Over the years, we've posted modified versions of Rev. Martin Niemoller's words from 1945. (See 2020's https://neilyoungnews.thrasherswheat.org/2020/07/we-wont-forget-trust-us.html ) The words are a warning to inaction. And the postings seem to have gone over with a shrug as the jaws of censorship gnawed at TW's heels.
And here we are today. Being beseiged with requests for support. Not to say its too little, too late. Not being a Cassandra, but many warnings have gone unheeded. Or misunderstood. We don't find too much value in going back and saying told you so since it just inflames.
We're trying to hold the precious middle ground of sanity here, not because we're indifferent or afraid, but because these "scripted events"* are so complex with conflicting perspectives, and that anything we add only polarizes. That said, we do take the call to examine our own conscience seriously.
Thanks for passing along—it gives us (and hopefully our readers) something to reflect on as we navigate the bridge over troubled waters...
Abner, that can be arranged. For the comprehensive tour including the courtroom, the prison and the cemetary allow for an afternoon.
Oh, and while we are into German history anyway: Martin Niemöller never said what is handed around by the political left and right around the globe, in many cases misused to serve the respective agenda. Niemöller had been incarcerated beginning 1937 and it took longer than 1945 after his liberation when he came to conclusions in hindsight that somehow were transformed into the pointed aphorism or even poem that is known today. It was not until 1984 that Niemöller in an interview declared that he had used something of this thought in a sermon he had held in 1976. At the time in 1937 Niemöller and his protestant environment were not too unhappy that communists and trade unionists were eliminated as political opponents of the church establishment.
To see both oppositional protestant clerics during the Nazi era, Martin Niemöller and Dietrich Bonhöffer, being used and instrumentalized in movies like "Bonhoeffer: Pastor. Spy. Assassin." makes me wanna throw up.
Dionys, could you send me an email. I somehow cannot find your address.
Thanks for sharing Dionys.
A good reminder of how complicated these historical figures and their words really are. You're right that the 'First they came...' lines aren't a direct quote from the 1930s; Niemöller reflected on them postwar, and versions varied a lot depending on the audience and context.
The same goes for Bonhoeffer—his life and choices don't fit neatly into modern boxes, and it's frustrating when films or causes instrumentalize them to push an agenda.
Not the 1st time that has happened.
We quoted Niemöller in our last exchange because it captures the danger of bystander silence in any era, which felt relevant to HW's point. But we hear you on the risks of oversimplification or misuse. As we tread a careful path —not out of apathy, but because everything has gotten so volatile of late.

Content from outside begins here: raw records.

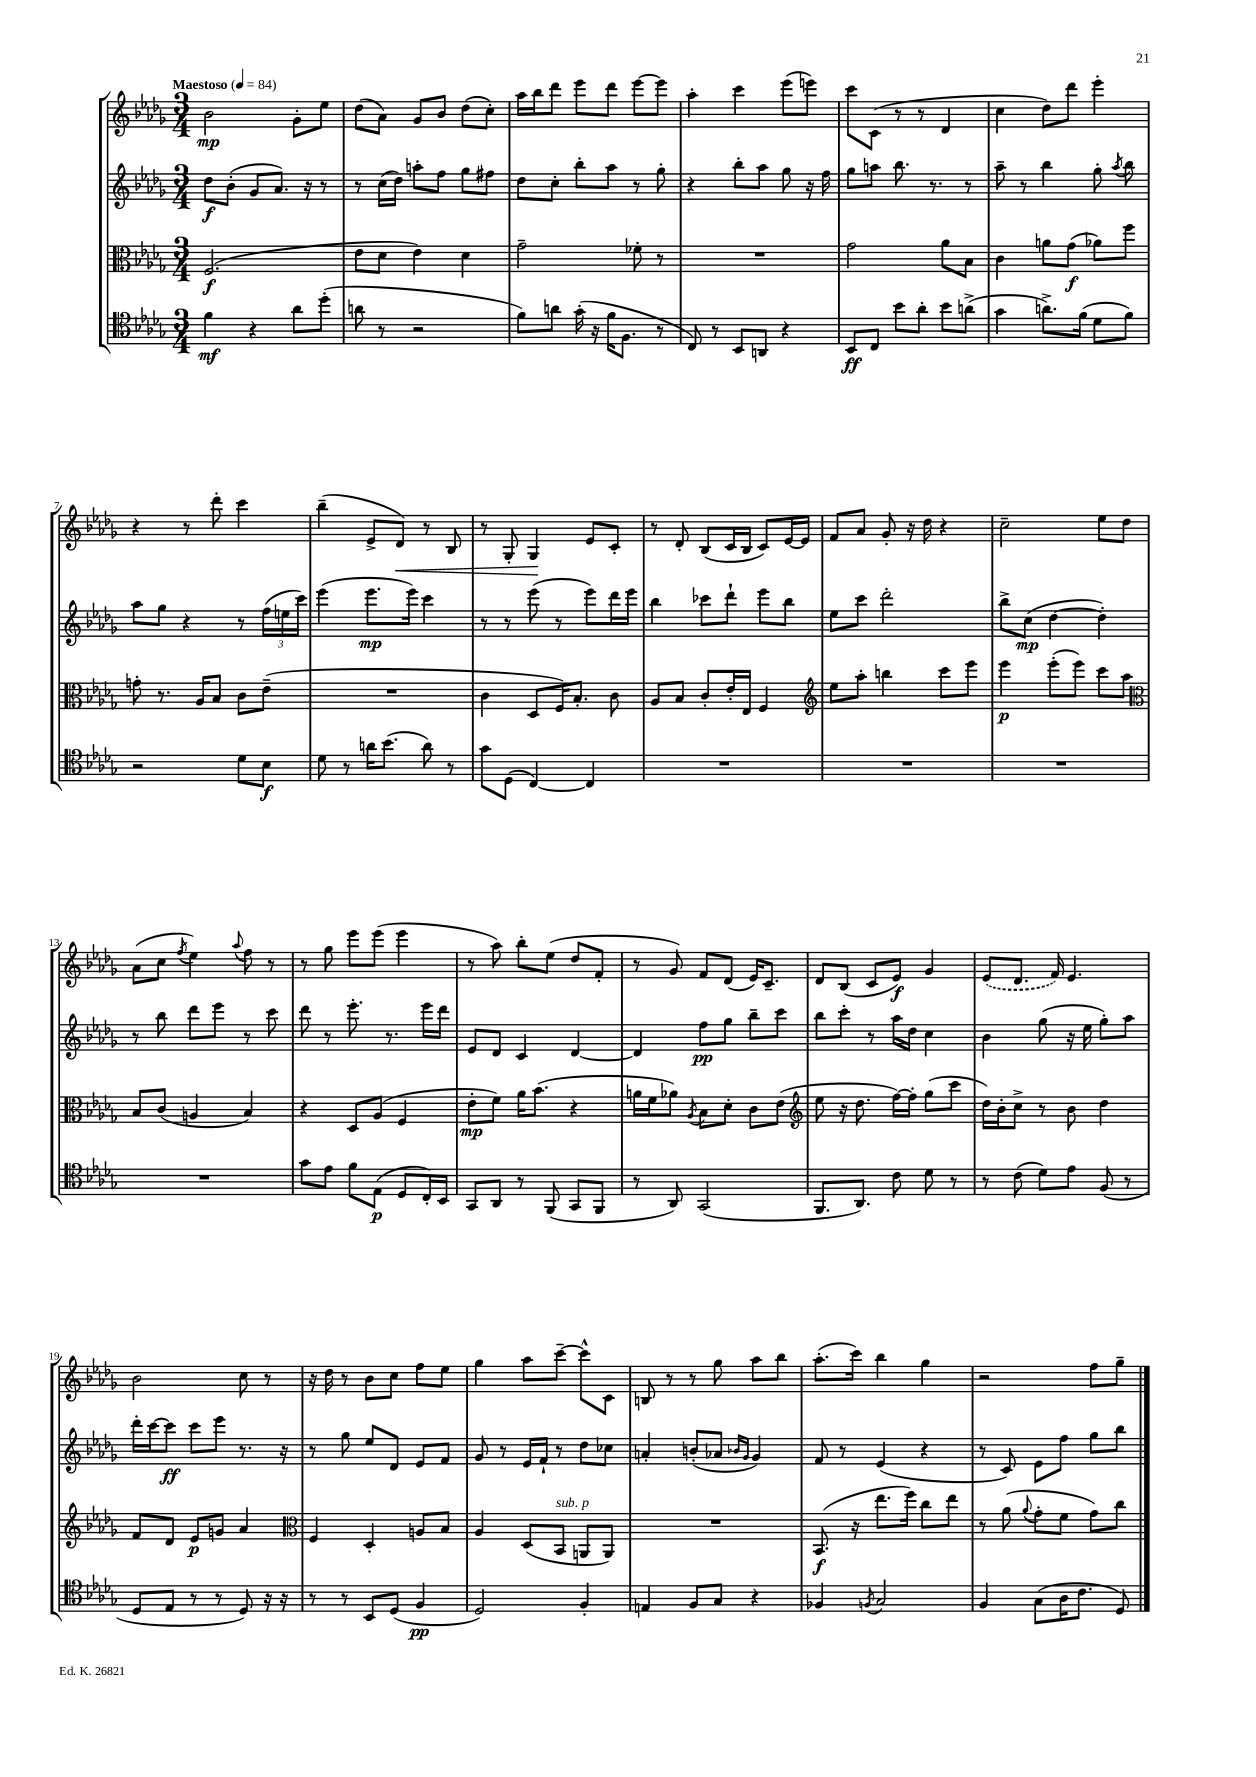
<<
\new StaffGroup <<
\new Staff = "s0" {
    \clef treble \key des \major \numericTimeSignature \time 3/4 \tempo "Maestoso" 4 = 84
    \autoBeamOff bes'2\mp ges'8[-. ees''8] |
    des''8[( aes'8]) ges'8[ bes'8] des''8[( c''8]-.) |
    aes''16[ bes''16 des'''8] ees'''8[ des'''8] ees'''8[~ ees'''8] |
    aes''4-. c'''4 ees'''8[( e'''8]) |
    c'''8[ c'8]( r8 r8 des'4 |
    c''4 des''8[) des'''8] ees'''4-. |
    r4 r8 des'''8-. c'''4 |
    bes''4--( ees'8[-> des'8]\<) r8 bes8 |
    r8 ges8-. ges4\! ees'8[ c'8]-. |
    r8 des'8-. bes8[( c'16 bes16] c'8[) ees'16~ ees'16] |
    f'8[ aes'8] ges'8-. r16 des''16 r4 |
    c''2-- ees''8[ des''8] |
    aes'8[( c''8] \acciaccatura { f''8 } ees''4) \appoggiatura { aes''8 } f''8 r8 |
    r8 ges''8 ees'''8[ ees'''8]( ees'''4 |
    r8 aes''8) bes''8[-. ees''8]( des''8[ f'8]-. |
    r8 ges'8) f'8[ des'8]( ees'16[) c'8.]-- |
    des'8[ bes8]( c'8[ ees'8]\f) ges'4 |
    \once \slurDashed ees'8[( des'8.] f'16) ees'4. |
    bes'2 c''8 r8 |
    r16 des''16 r8 bes'8[ c''8] f''8[ ees''8] |
    ges''4 aes''8[ c'''8]~-- c'''8[-^ c'8] |
    b8 r8 r8 ges''8 aes''8[ bes''8] |
    aes''8.[-.( c'''16]) bes''4 ges''4 |
    r2 f''8[ ges''8]-- \bar "|." |
}
\new Staff = "s1" {
    \clef treble \key des \major \numericTimeSignature \time 3/4
    \autoBeamOff des''8[\f bes'8]-.( ges'8[ aes'8.]) r16 r8 |
    r8 c''16[( des''16]) a''8[-. f''8] ges''8[ fis''8] |
    des''8[ c''8]-. bes''8[-. aes''8] r8 ges''8-. |
    r4 bes''8[-. aes''8] ges''8 r16 f''16 |
    ges''8[ a''8] bes''8. r8. r8 |
    aes''8-- r8 bes''4 ges''8-. \acciaccatura { aes''8 } bes''8 |
    aes''8[ ges''8] r4 r8 \tuplet 3/2 { f''16[( e''16 c'''16]) } |
    ees'''4( ees'''8.[\mp ees'''16]) c'''4 |
    r8 r8 ees'''8( r8 ees'''8[) des'''16 ees'''16] |
    bes''4 ces'''8[ des'''8]-! ees'''8[ bes''8] |
    ees''8[ c'''8] des'''2-. |
    bes''8[-> c''8]\mp( des''4~ des''4-.) |
    r8 bes''8 des'''8[ ees'''8] r8 c'''8 |
    des'''8 r8 ees'''8.-. r8. ees'''16[ des'''16] |
    ees'8[ des'8] c'4 des'4~ |
    des'4 f''8[\pp ges''8] bes''8[-- c'''8] |
    bes''8[ c'''8]-. r8 aes''16[ des''16] c''4 |
    bes'4 ges''8( r16 ees''16 ges''8[-.) aes''8] |
    des'''16[-. c'''16~ c'''8]\ff c'''8[ ees'''8] r8. r16 |
    r8 ges''8 ees''8[ des'8] ees'8[ f'8] |
    ges'8 r8 ees'16[ f'16]-! r8 des''8[ ces''8] |
    a'4-. b'8[-.( aes'8] \grace { bes'16[ ges'16] } ges'4) |
    f'8 r8 ees'4( r4 |
    r8 c'8) ees'8[ f''8] ges''8[ bes''8] \bar "|." |
}
\new Staff = "s2" {
    \clef alto \key des \major \numericTimeSignature \time 3/4
    \autoBeamOff f2.\f( |
    ees'8[ des'8] ees'4) des'4 |
    ges'2-- fes'8-. r8 |
    R2. |
    ges'2 aes'8[ bes8] |
    c'4 a'8[ ges'8]\f( aes'8[) f''8] |
    g'8-. r8. aes16[ bes8] c'8[ ees'8]--( |
    R2. |
    c'4 des8[ f16) bes8.]-. c'8 |
    aes8[ bes8] c'8[-. ees'16-. ees16] f4 |
    \clef treble ees''8[ aes''8]-. b''4 c'''8[ ees'''8] |
    ees'''4\p ees'''8[-.( ees'''8]) c'''8[ aes''8] |
    \clef alto bes8[ c'8]( a4 bes4) |
    r4 des8[ aes8]( f4 |
    ees'8[-.\mp f'8]) aes'16[ bes'8.]( r4 |
    a'16[ f'16 aes'8]) \acciaccatura { aes8 } bes8[ des'8]-. c'8[ ees'8]( |
    \clef treble ees''8 r16 des''8. f''16[~) f''16]-. ges''8[( c'''8] |
    des''16[) bes'16-. c''8]-> r8 bes'8 des''4 |
    f'8[ des'8] ees'8[\p g'8] aes'4 |
    \clef alto f4 des4-. a8[ bes8] |
    aes4 des8[( bes,8]^\markup { \italic "sub. p" } a,8[ a,8]) |
    R2. |
    bes,8.\f( r16 ees''8.[ f''16]) c''8[ ees''8] |
    r8 aes'8( \appoggiatura { aes'8 } ges'8[-. f'8] ges'8[) c''8] \bar "|." |
}
\new Staff = "s3" {
    \clef tenor \key des \major \numericTimeSignature \time 3/4
    \autoBeamOff f'4\mf r4 aes'8[ des''8]-.( |
    a'8 r8 r2 |
    f'8[) a'8] ges'16-.( r16 f'16[ f8.] r8 |
    c8) r8 bes,8[ a,8] r4 |
    bes,8[\ff c8] bes'8[ aes'8]-. bes'8[ a'8]->( |
    ges'4 a'8.[->) f'16]( des'8[ f'8]) |
    r2 des'8[ bes8]\f |
    des'8 r8 a'16[ bes'8.]( a'8) r8 |
    ges'8[ des8]( c4~) c4 |
    R2. |
    R2. |
    R2. |
    R2. |
    ges'8[ ees'8] f'8[ ees8]\p( des8[ c16-.) bes,16] |
    ges,8[ aes,8] r8 f,8( ges,8[ f,8] |
    r8 aes,8) ges,2( |
    f,8.[ aes,8.]) c'8 des'8 r8 |
    r8 c'8( des'8[) ees'8] f8( r8 |
    des8[ ees8] r8 r8 des8) r16 r16 |
    r8 r8 bes,8[ des8]( f4\pp |
    des2) f4-. |
    e4 f8[ ges8] r4 |
    fes4 \acciaccatura { f8 } ges2 |
    f4 ges8[( aes16 c'8.] des8) \bar "|." |
}
>>
>>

Appreciate you bringing this depth & perspective; it's helpful and valued @ TW. Hopefully helps others think more carefully before speaking and acting.
The United States culture has undergone significant regression. I believe we are trained from an early age to protect our lives and fortunes (even if quite small): there is not, perhaps, anything more significant than the individual. Such a position is expressed in the isolation of responsibility. "I was never a slave owner and so I owe nothing in the way of reparations." I hear this view articulated over and over again in public discussions over social justice issues and, by the way, social justice studies are under relentless attack. We cannot expect from individuals what is mostly missing from the culture. Even as ICE kills people, the market ticks up.